I watched, transfixed, as the Baroness ate. The sight sent an unutterable erotic thrill running through me, but it also unsettled me. What I was seeing defied all reason: Ruelli swallowed plateful after plateful without pause and without difficulty. Roasts and casseroles; pies and pastries; exotic delicacies important from the far east; everything that came within reach. She gorged like one in the grip of madness: she stuffed herself near-frantically and without decorum. When her swelling stomach began to rip her rich purple gown apart from the inside, she tore it off impatiently and continued to lay waste to the banquet naked.

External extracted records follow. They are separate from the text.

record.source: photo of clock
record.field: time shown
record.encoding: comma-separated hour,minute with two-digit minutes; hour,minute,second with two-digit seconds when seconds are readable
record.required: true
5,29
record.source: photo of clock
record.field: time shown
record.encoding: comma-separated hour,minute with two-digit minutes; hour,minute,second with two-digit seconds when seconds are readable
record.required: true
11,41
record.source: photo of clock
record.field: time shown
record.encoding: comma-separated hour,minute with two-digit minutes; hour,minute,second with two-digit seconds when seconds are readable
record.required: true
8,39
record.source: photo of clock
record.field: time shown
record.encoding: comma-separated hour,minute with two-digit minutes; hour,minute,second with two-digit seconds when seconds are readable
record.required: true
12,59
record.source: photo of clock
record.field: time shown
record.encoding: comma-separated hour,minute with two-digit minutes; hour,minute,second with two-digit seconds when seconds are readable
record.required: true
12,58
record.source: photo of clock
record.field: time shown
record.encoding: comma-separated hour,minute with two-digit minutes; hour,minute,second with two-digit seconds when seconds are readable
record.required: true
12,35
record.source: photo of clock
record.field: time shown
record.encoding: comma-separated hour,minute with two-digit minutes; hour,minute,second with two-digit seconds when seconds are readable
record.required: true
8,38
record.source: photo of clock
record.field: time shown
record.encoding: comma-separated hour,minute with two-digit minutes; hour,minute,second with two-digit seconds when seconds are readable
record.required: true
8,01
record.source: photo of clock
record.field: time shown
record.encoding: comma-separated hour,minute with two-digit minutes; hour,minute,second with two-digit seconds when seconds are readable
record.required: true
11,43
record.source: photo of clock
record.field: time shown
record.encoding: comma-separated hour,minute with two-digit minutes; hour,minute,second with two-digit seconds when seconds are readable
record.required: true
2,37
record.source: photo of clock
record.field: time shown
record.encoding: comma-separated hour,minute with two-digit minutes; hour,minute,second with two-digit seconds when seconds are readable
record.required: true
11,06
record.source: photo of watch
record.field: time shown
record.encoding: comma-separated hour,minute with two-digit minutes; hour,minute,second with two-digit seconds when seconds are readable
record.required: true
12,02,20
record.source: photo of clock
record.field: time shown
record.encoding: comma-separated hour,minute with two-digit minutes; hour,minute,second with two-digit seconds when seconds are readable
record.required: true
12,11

I am only human, and have always had a weakness for women of excessive size and appetite. I paced up to her and wrapped my arms around her superlative body from behind. She paused long enough to turn around within my embrace and kiss me briefly yet with an insane passion. Then she returned to her feast.

She cleared both of the room's two vast banqueting tables while I (perhaps infected with some of her strange, passionate madness) grabbed at her softly alluring rolls of flesh and explored her physique with hand and eye. When she was done- when every platter and dish was licked clean- she spun around, shoved me onto a hitherto-unsuspected settee and then leapt upon me. She tore off my clothes and... well, I'm sure your imagination can furnish you with the details of what happened next. Decency- and my reputation- forbid me from telling you more than this: her particular form of mad lovemaking was as creative as it was passionate.

*

I awoke sometime during the night. The Baroness Ruelli and I must have slipped from the settee at some point, for we now lay entwined on the floor just by it. I allowed myself to savour the Baroness's form a moment: she was even fatter than when I had first arrived at the house. The diameter of her belly and her hips now outstripped my height. Her breasts and buttocks were both fuller and rounder. When I came here, she had filled the entryway corridor comfortably. Now, I suspected, it would be a very tight squeeze for her.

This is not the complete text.